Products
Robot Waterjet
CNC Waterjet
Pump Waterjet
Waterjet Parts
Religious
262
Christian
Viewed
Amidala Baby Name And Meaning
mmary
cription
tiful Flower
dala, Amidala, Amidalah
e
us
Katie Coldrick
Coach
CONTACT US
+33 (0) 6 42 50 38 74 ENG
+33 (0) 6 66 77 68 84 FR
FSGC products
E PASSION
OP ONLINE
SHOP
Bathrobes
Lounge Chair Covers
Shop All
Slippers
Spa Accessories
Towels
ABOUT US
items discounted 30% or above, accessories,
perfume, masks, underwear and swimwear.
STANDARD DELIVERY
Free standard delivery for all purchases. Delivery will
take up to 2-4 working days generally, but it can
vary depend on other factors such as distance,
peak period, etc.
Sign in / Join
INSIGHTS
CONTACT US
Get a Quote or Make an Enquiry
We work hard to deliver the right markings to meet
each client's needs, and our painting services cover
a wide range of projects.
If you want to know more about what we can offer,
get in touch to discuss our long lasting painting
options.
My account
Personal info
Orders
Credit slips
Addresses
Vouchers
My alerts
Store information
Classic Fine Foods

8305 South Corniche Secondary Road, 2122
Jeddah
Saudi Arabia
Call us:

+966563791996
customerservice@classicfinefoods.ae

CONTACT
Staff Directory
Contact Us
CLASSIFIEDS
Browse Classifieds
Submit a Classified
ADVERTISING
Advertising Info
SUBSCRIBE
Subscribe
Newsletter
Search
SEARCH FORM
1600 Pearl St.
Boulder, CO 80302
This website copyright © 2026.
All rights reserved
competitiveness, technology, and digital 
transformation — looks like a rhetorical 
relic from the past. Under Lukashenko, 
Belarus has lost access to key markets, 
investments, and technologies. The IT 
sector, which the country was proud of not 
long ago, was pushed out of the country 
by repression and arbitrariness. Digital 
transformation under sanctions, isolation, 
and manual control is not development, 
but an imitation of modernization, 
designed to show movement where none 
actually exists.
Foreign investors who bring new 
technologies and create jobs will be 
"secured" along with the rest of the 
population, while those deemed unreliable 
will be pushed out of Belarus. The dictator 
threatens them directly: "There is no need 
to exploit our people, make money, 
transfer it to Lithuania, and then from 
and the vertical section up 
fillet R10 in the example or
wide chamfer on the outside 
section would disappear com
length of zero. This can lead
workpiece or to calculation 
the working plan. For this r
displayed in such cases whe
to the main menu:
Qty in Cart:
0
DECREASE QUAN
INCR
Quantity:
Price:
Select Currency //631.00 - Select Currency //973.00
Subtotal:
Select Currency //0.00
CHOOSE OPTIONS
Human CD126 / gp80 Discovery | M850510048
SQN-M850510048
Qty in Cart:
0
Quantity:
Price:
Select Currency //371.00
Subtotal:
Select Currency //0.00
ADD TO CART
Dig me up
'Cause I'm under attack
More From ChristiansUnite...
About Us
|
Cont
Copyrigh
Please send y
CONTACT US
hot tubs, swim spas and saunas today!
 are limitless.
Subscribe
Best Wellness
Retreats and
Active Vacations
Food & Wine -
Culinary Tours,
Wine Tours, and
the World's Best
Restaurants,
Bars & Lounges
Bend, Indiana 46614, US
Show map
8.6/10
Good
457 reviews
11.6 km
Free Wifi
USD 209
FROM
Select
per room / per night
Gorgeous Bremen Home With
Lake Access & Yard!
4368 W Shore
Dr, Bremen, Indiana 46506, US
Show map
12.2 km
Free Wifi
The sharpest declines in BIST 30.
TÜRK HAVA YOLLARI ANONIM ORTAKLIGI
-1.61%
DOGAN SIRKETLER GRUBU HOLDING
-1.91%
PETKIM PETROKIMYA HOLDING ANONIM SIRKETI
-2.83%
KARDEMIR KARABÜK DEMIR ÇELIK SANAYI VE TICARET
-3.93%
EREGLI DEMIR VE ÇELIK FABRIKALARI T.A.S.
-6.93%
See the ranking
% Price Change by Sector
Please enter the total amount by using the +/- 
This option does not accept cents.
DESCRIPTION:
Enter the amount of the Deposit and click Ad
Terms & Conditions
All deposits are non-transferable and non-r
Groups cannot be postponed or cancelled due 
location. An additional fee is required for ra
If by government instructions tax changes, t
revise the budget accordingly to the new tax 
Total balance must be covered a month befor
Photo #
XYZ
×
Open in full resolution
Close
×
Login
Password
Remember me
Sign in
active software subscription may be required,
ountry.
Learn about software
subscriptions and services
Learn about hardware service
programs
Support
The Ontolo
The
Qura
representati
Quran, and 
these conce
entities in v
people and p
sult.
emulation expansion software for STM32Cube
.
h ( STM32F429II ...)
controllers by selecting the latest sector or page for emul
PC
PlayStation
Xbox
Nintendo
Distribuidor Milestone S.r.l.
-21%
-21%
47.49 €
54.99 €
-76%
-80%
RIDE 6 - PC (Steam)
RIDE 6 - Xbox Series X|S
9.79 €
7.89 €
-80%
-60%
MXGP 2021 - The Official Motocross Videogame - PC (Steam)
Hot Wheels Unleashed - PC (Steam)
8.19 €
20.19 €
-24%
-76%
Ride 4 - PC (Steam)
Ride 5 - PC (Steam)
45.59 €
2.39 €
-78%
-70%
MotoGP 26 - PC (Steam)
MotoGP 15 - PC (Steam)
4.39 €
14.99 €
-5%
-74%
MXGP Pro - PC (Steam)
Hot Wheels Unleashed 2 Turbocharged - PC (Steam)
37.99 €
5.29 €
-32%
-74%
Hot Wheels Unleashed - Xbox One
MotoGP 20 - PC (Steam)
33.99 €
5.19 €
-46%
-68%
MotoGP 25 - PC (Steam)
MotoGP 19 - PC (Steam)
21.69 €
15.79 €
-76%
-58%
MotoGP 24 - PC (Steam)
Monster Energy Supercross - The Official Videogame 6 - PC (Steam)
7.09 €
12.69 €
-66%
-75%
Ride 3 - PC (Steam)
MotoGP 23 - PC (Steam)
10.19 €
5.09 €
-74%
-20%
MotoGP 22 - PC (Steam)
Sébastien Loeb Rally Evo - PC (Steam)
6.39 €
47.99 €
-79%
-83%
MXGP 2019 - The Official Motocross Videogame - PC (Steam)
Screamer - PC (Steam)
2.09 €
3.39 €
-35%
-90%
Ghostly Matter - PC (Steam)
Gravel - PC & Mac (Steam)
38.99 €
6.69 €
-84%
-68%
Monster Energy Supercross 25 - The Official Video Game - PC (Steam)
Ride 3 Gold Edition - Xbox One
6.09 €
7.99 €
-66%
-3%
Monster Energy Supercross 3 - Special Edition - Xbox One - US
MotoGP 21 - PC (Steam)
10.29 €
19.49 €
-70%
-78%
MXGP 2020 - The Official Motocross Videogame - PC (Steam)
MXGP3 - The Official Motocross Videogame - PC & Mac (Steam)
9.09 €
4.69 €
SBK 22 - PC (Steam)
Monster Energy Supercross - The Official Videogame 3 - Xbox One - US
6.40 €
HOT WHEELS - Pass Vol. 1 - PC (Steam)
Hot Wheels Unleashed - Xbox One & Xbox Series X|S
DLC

______________________________

• _Exercise details_: Copy every line above word for word, keeping each line's spelling, punctuation, and order unchanged.

• _Solution below_:
Products
Robot Waterjet
CNC Waterjet
Pump Waterjet
Waterjet Parts
Religious
262
Christian
Viewed
Amidala Baby Name And Meaning
mmary
cription
tiful Flower
dala, Amidala, Amidalah
e
us
Katie Coldrick
Coach
CONTACT US
+33 (0) 6 42 50 38 74 ENG
+33 (0) 6 66 77 68 84 FR
FSGC products
E PASSION
OP ONLINE
SHOP
Bathrobes
Lounge Chair Covers
Shop All
Slippers
Spa Accessories
Towels
ABOUT US
items discounted 30% or above, accessories,
perfume, masks, underwear and swimwear.
STANDARD DELIVERY
Free standard delivery for all purchases. Delivery will
take up to 2-4 working days generally, but it can
vary depend on other factors such as distance,
peak period, etc.
Sign in / Join
INSIGHTS
CONTACT US
Get a Quote or Make an Enquiry
We work hard to deliver the right markings to meet
each client's needs, and our painting services cover
a wide range of projects.
If you want to know more about what we can offer,
get in touch to discuss our long lasting painting
options.
My account
Personal info
Orders
Credit slips
Addresses
Vouchers
My alerts
Store information
Classic Fine Foods

8305 South Corniche Secondary Road, 2122
Jeddah
Saudi Arabia
Call us:

+966563791996
customerservice@classicfinefoods.ae

CONTACT
Staff Directory
Contact Us
CLASSIFIEDS
Browse Classifieds
Submit a Classified
ADVERTISING
Advertising Info
SUBSCRIBE
Subscribe
Newsletter
Search
SEARCH FORM
1600 Pearl St.
Boulder, CO 80302
This website copyright © 2026.
All rights reserved
competitiveness, technology, and digital 
transformation — looks like a rhetorical 
relic from the past. Under Lukashenko, 
Belarus has lost access to key markets, 
investments, and technologies. The IT 
sector, which the country was proud of not 
long ago, was pushed out of the country 
by repression and arbitrariness. Digital 
transformation under sanctions, isolation, 
and manual control is not development, 
but an imitation of modernization, 
designed to show movement where none 
actually exists.
Foreign investors who bring new 
technologies and create jobs will be 
"secured" along with the rest of the 
population, while those deemed unreliable 
will be pushed out of Belarus. The dictator 
threatens them directly: "There is no need 
to exploit our people, make money, 
transfer it to Lithuania, and then from 
and the vertical section up 
fillet R10 in the example or
wide chamfer on the outside 
section would disappear com
length of zero. This can lead
workpiece or to calculation 
the working plan. For this r
displayed in such cases whe
to the main menu:
Qty in Cart:
0
DECREASE QUAN
INCR
Quantity:
Price:
Select Currency //631.00 - Select Currency //973.00
Subtotal:
Select Currency //0.00
CHOOSE OPTIONS
Human CD126 / gp80 Discovery | M850510048
SQN-M850510048
Qty in Cart:
0
Quantity:
Price:
Select Currency //371.00
Subtotal:
Select Currency //0.00
ADD TO CART
Dig me up
'Cause I'm under attack
More From ChristiansUnite...
About Us
|
Cont
Copyrigh
Please send y
CONTACT US
hot tubs, swim spas and saunas today!
 are limitless.
Subscribe
Best Wellness
Retreats and
Active Vacations
Food & Wine -
Culinary Tours,
Wine Tours, and
the World's Best
Restaurants,
Bars & Lounges
Bend, Indiana 46614, US
Show map
8.6/10
Good
457 reviews
11.6 km
Free Wifi
USD 209
FROM
Select
per room / per night
Gorgeous Bremen Home With
Lake Access & Yard!
4368 W Shore
Dr, Bremen, Indiana 46506, US
Show map
12.2 km
Free Wifi
The sharpest declines in BIST 30.
TÜRK HAVA YOLLARI ANONIM ORTAKLIGI
-1.61%
DOGAN SIRKETLER GRUBU HOLDING
-1.91%
PETKIM PETROKIMYA HOLDING ANONIM SIRKETI
-2.83%
KARDEMIR KARABÜK DEMIR ÇELIK SANAYI VE TICARET
-3.93%
EREGLI DEMIR VE ÇELIK FABRIKALARI T.A.S.
-6.93%
See the ranking
% Price Change by Sector
Please enter the total amount by using the +/- 
This option does not accept cents.
DESCRIPTION:
Enter the amount of the Deposit and click Ad
Terms & Conditions
All deposits are non-transferable and non-r
Groups cannot be postponed or cancelled due 
location. An additional fee is required for ra
If by government instructions tax changes, t
revise the budget accordingly to the new tax 
Total balance must be covered a month befor
Photo #
XYZ
×
Open in full resolution
Close
×
Login
Password
Remember me
Sign in
active software subscription may be required,
ountry.
Learn about software
subscriptions and services
Learn about hardware service
programs
Support
The Ontolo
The
Qura
representati
Quran, and 
these conce
entities in v
people and p
sult.
emulation expansion software for STM32Cube
.
h ( STM32F429II ...)
controllers by selecting the latest sector or page for emul
PC
PlayStation
Xbox
Nintendo
Distribuidor Milestone S.r.l.
-21%
-21%
47.49 €
54.99 €
-76%
-80%
RIDE 6 - PC (Steam)
RIDE 6 - Xbox Series X|S
9.79 €
7.89 €
-80%
-60%
MXGP 2021 - The Official Motocross Videogame - PC (Steam)
Hot Wheels Unleashed - PC (Steam)
8.19 €
20.19 €
-24%
-76%
Ride 4 - PC (Steam)
Ride 5 - PC (Steam)
45.59 €
2.39 €
-78%
-70%
MotoGP 26 - PC (Steam)
MotoGP 15 - PC (Steam)
4.39 €
14.99 €
-5%
-74%
MXGP Pro - PC (Steam)
Hot Wheels Unleashed 2 Turbocharged - PC (Steam)
37.99 €
5.29 €
-32%
-74%
Hot Wheels Unleashed - Xbox One
MotoGP 20 - PC (Steam)
33.99 €
5.19 €
-46%
-68%
MotoGP 25 - PC (Steam)
MotoGP 19 - PC (Steam)
21.69 €
15.79 €
-76%
-58%
MotoGP 24 - PC (Steam)
Monster Energy Supercross - The Official Videogame 6 - PC (Steam)
7.09 €
12.69 €
-66%
-75%
Ride 3 - PC (Steam)
MotoGP 23 - PC (Steam)
10.19 €
5.09 €
-74%
-20%
MotoGP 22 - PC (Steam)
Sébastien Loeb Rally Evo - PC (Steam)
6.39 €
47.99 €
-79%
-83%
MXGP 2019 - The Official Motocross Videogame - PC (Steam)
Screamer - PC (Steam)
2.09 €
3.39 €
-35%
-90%
Ghostly Matter - PC (Steam)
Gravel - PC & Mac (Steam)
38.99 €
6.69 €
-84%
-68%
Monster Energy Supercross 25 - The Official Video Game - PC (Steam)
Ride 3 Gold Edition - Xbox One
6.09 €
7.99 €
-66%
-3%
Monster Energy Supercross 3 - Special Edition - Xbox One - US
MotoGP 21 - PC (Steam)
10.29 €
19.49 €
-70%
-78%
MXGP 2020 - The Official Motocross Videogame - PC (Steam)
MXGP3 - The Official Motocross Videogame - PC & Mac (Steam)
9.09 €
4.69 €
SBK 22 - PC (Steam)
Monster Energy Supercross - The Official Videogame 3 - Xbox One - US
6.40 €
HOT WHEELS - Pass Vol. 1 - PC (Steam)
Hot Wheels Unleashed - Xbox One & Xbox Series X|S
DLC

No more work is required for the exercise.